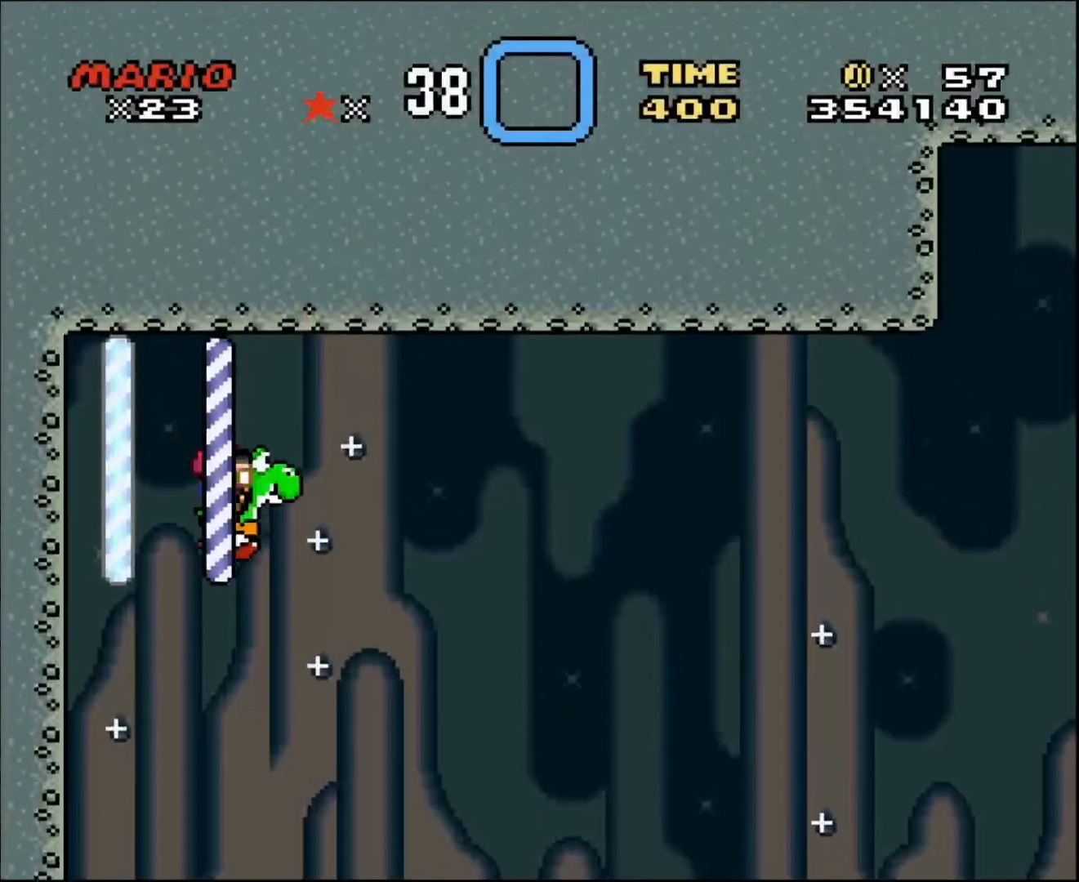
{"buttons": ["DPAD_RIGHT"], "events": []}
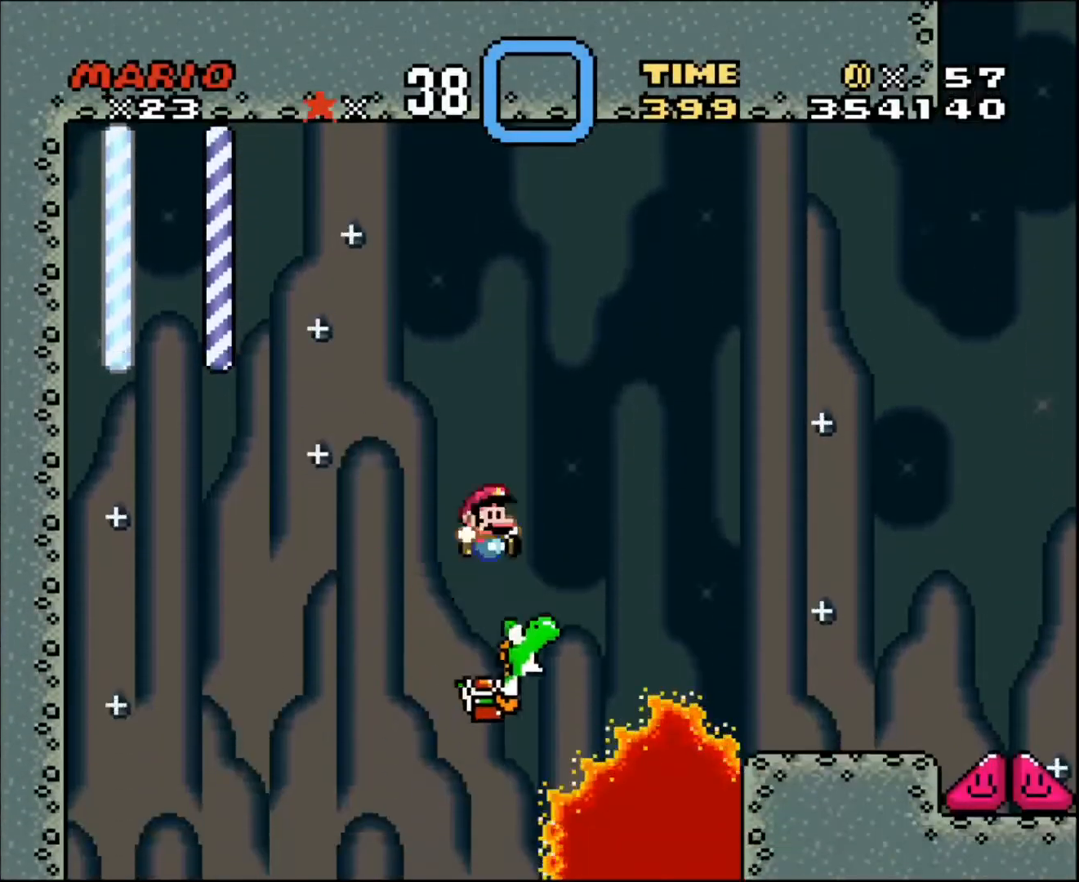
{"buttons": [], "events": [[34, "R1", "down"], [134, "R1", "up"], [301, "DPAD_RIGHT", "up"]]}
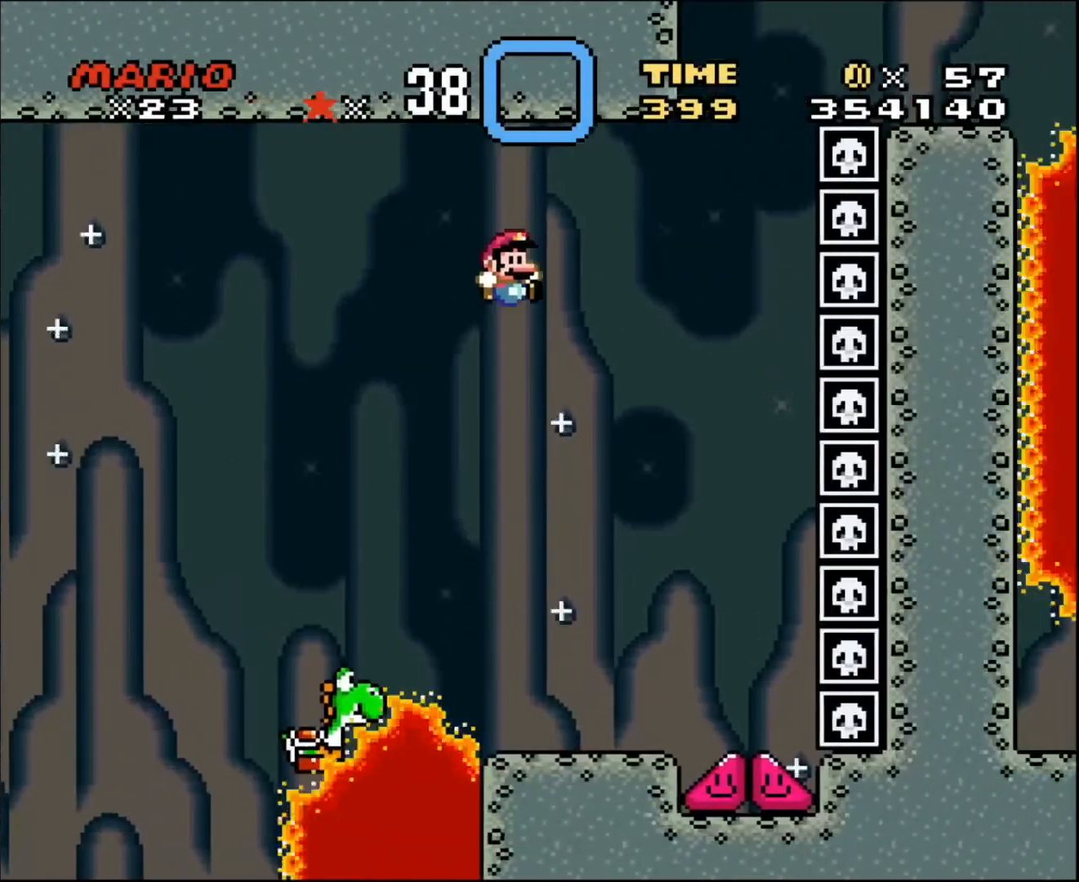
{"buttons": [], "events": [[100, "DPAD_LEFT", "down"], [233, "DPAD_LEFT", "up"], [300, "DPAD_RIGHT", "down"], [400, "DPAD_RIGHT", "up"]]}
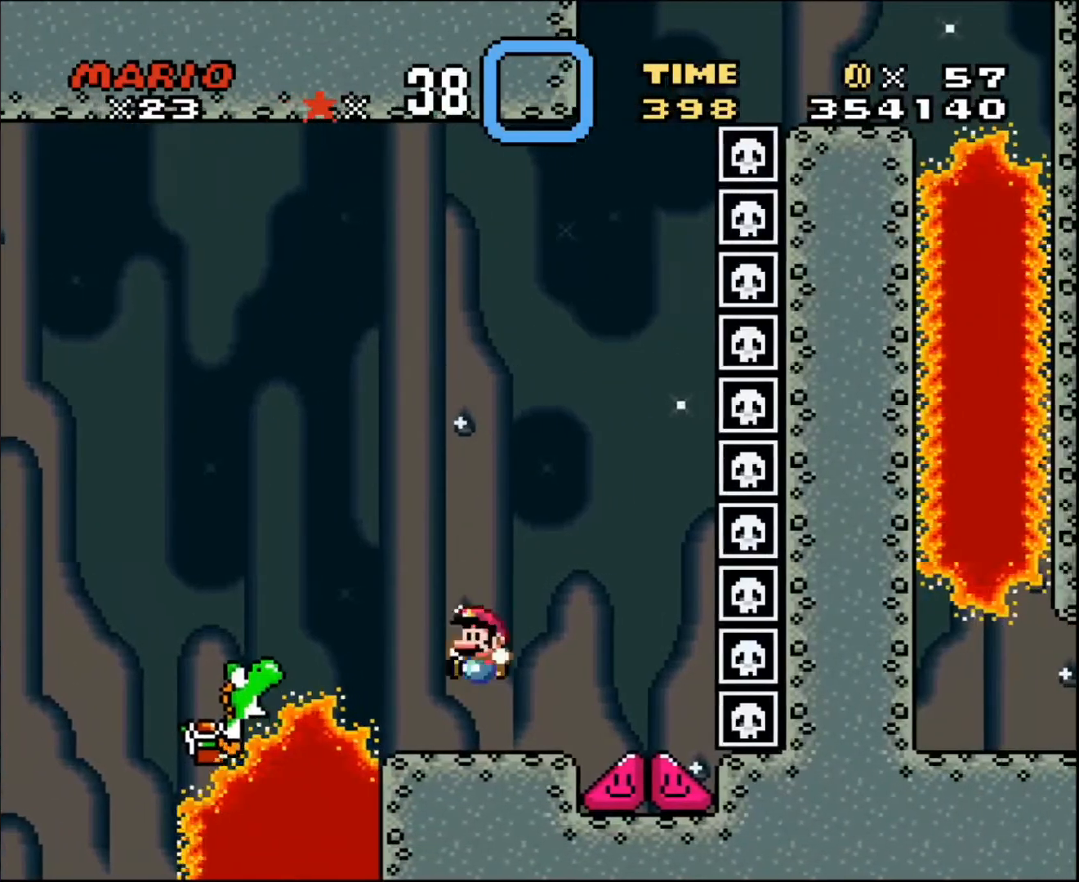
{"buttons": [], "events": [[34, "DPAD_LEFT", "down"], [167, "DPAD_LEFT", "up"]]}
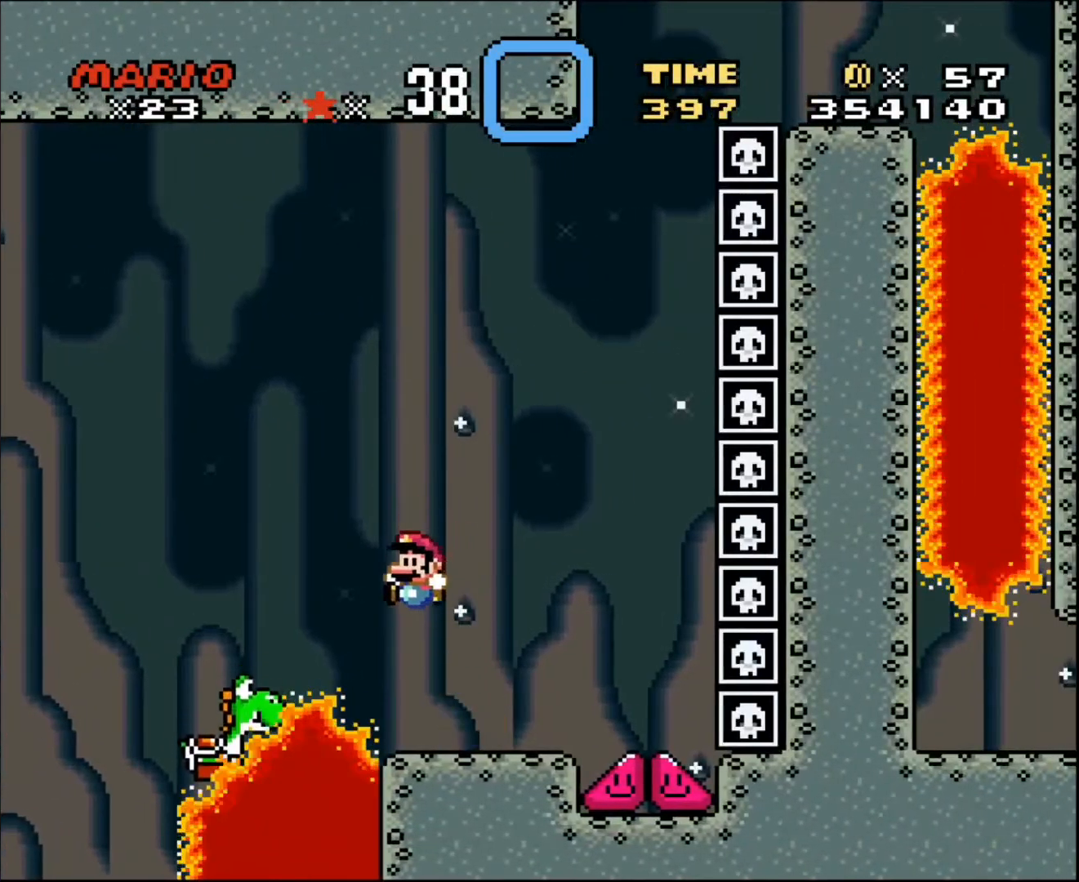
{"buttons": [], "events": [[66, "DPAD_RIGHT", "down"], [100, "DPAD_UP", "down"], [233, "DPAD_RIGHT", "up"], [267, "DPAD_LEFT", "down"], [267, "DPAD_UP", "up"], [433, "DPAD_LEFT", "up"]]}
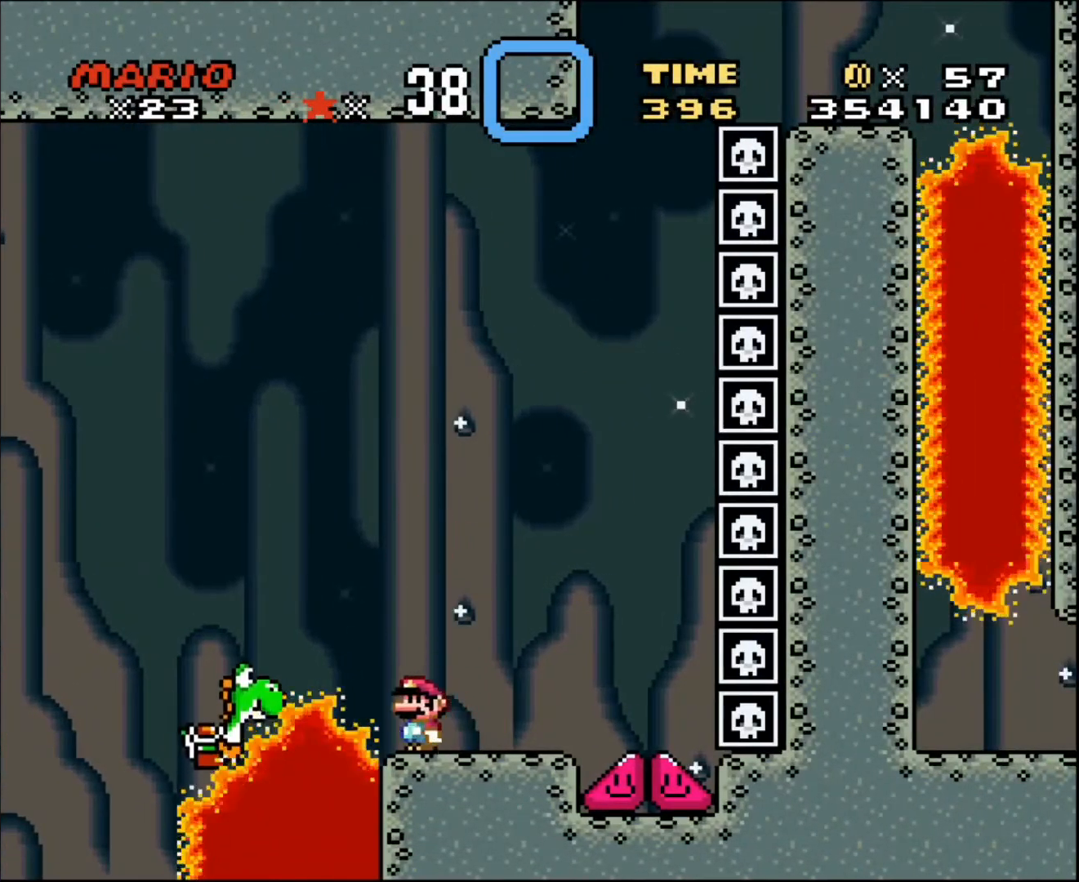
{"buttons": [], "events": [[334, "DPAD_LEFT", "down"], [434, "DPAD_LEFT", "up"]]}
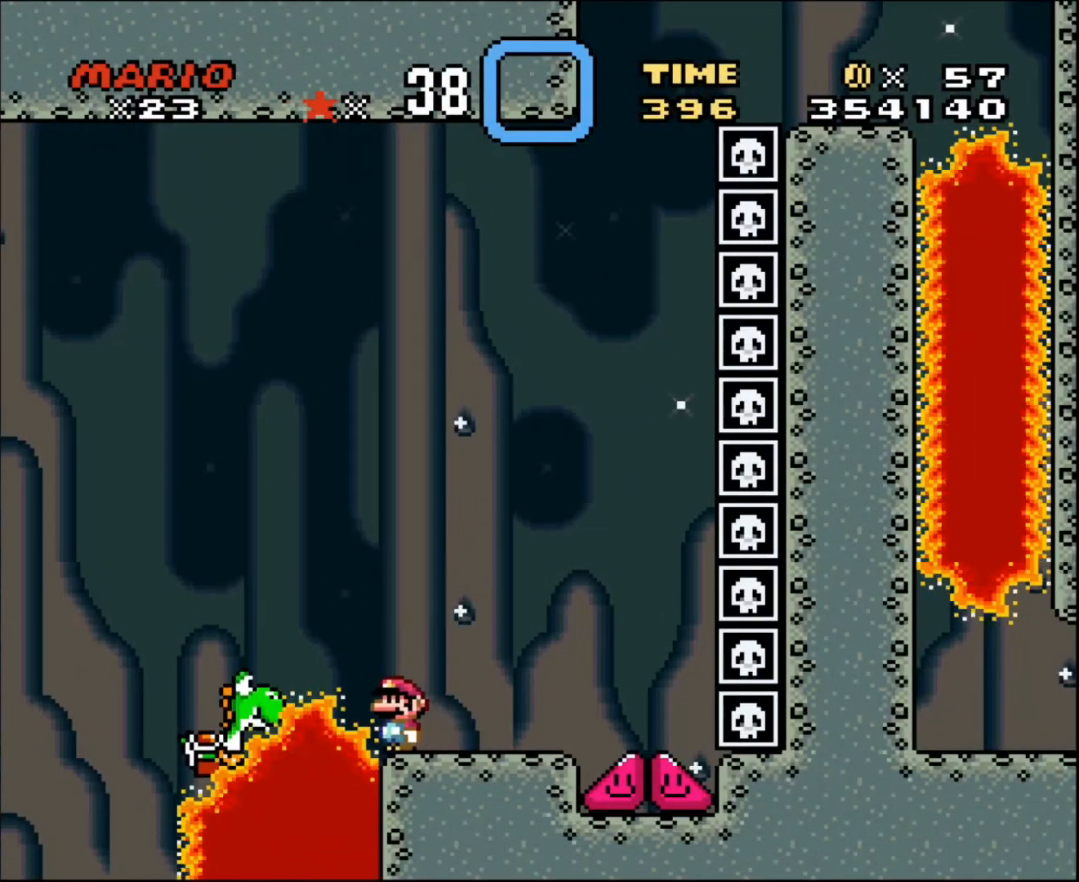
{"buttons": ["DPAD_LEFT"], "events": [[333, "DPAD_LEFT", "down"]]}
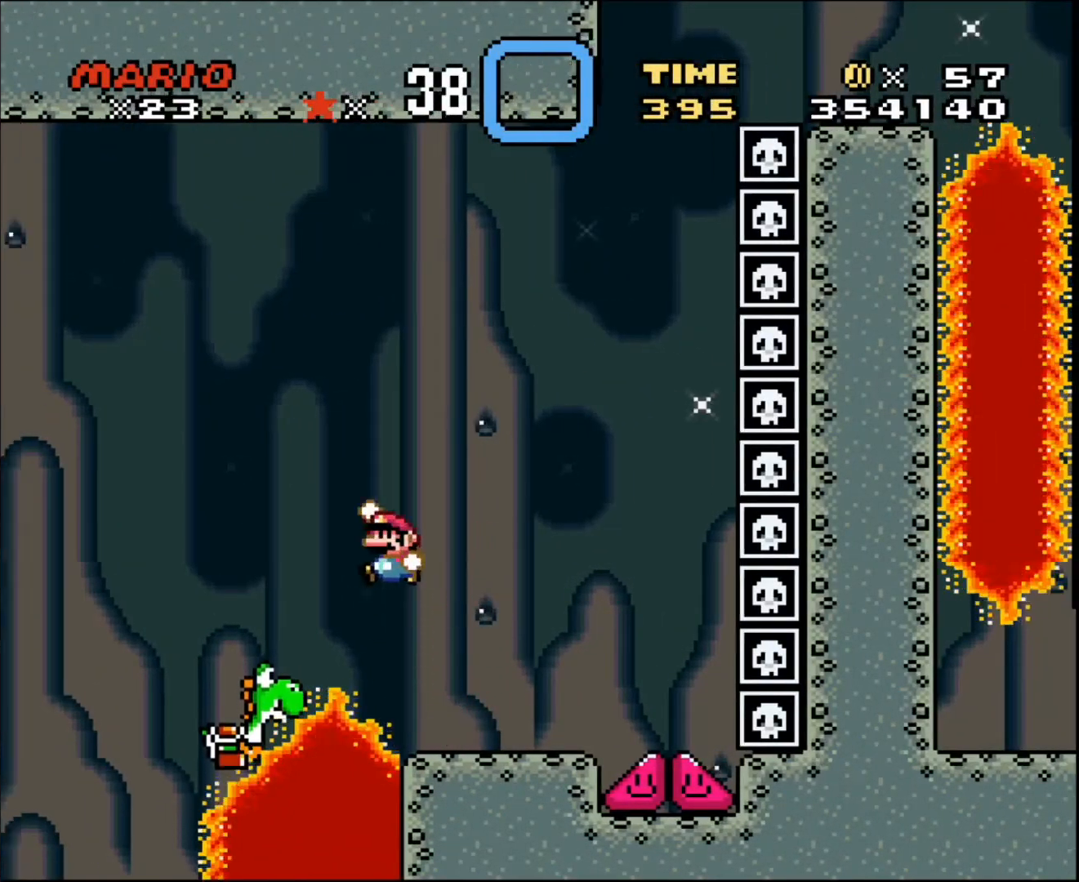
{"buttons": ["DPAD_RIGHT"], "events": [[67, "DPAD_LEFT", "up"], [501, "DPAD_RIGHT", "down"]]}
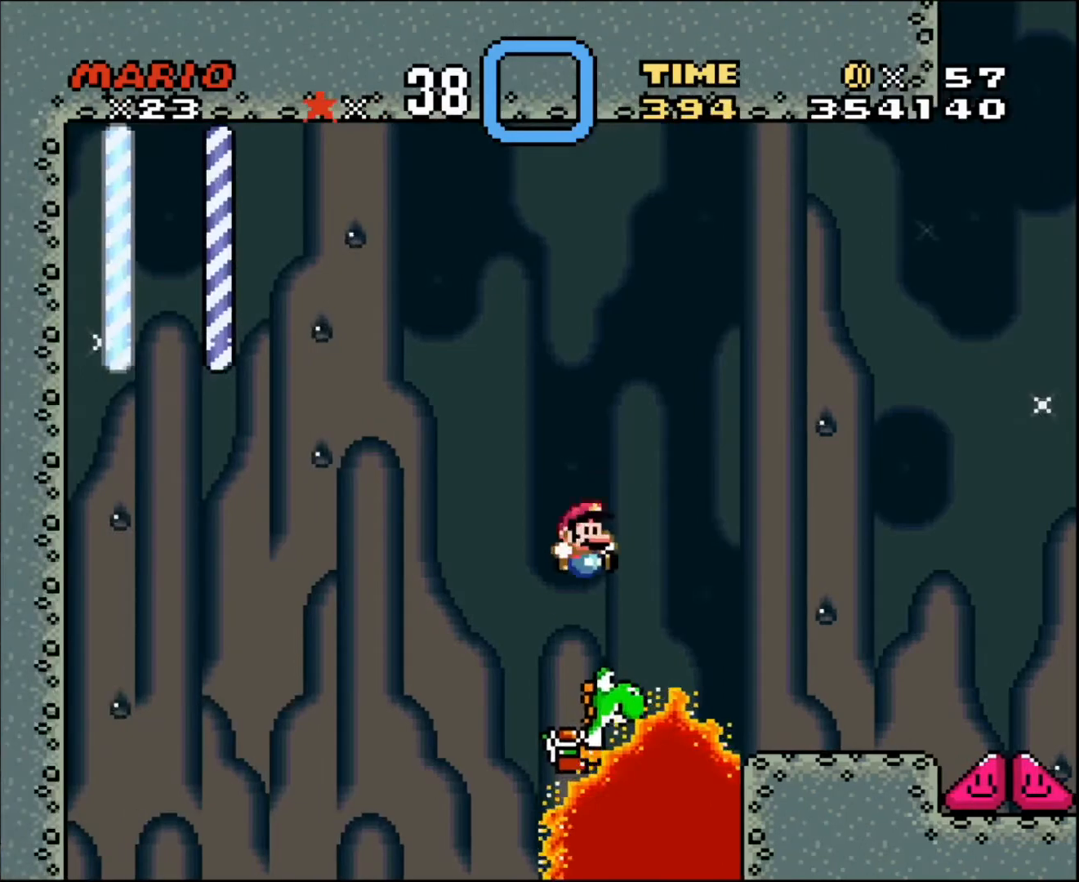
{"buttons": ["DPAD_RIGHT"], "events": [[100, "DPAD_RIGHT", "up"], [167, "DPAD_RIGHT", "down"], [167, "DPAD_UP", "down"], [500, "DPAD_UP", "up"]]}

> _Exercise description_
Output every record verbatim, excluding any picture it contains.

> _Response_
{"buttons": ["DPAD_RIGHT"], "events": []}
{"buttons": [], "events": [[34, "R1", "down"], [134, "R1", "up"], [301, "DPAD_RIGHT", "up"]]}
{"buttons": [], "events": [[100, "DPAD_LEFT", "down"], [233, "DPAD_LEFT", "up"], [300, "DPAD_RIGHT", "down"], [400, "DPAD_RIGHT", "up"]]}
{"buttons": [], "events": [[34, "DPAD_LEFT", "down"], [167, "DPAD_LEFT", "up"]]}
{"buttons": [], "events": [[66, "DPAD_RIGHT", "down"], [100, "DPAD_UP", "down"], [233, "DPAD_RIGHT", "up"], [267, "DPAD_LEFT", "down"], [267, "DPAD_UP", "up"], [433, "DPAD_LEFT", "up"]]}
{"buttons": [], "events": [[334, "DPAD_LEFT", "down"], [434, "DPAD_LEFT", "up"]]}
{"buttons": ["DPAD_LEFT"], "events": [[333, "DPAD_LEFT", "down"]]}
{"buttons": ["DPAD_RIGHT"], "events": [[67, "DPAD_LEFT", "up"], [501, "DPAD_RIGHT", "down"]]}
{"buttons": ["DPAD_RIGHT"], "events": [[100, "DPAD_RIGHT", "up"], [167, "DPAD_RIGHT", "down"], [167, "DPAD_UP", "down"], [500, "DPAD_UP", "up"]]}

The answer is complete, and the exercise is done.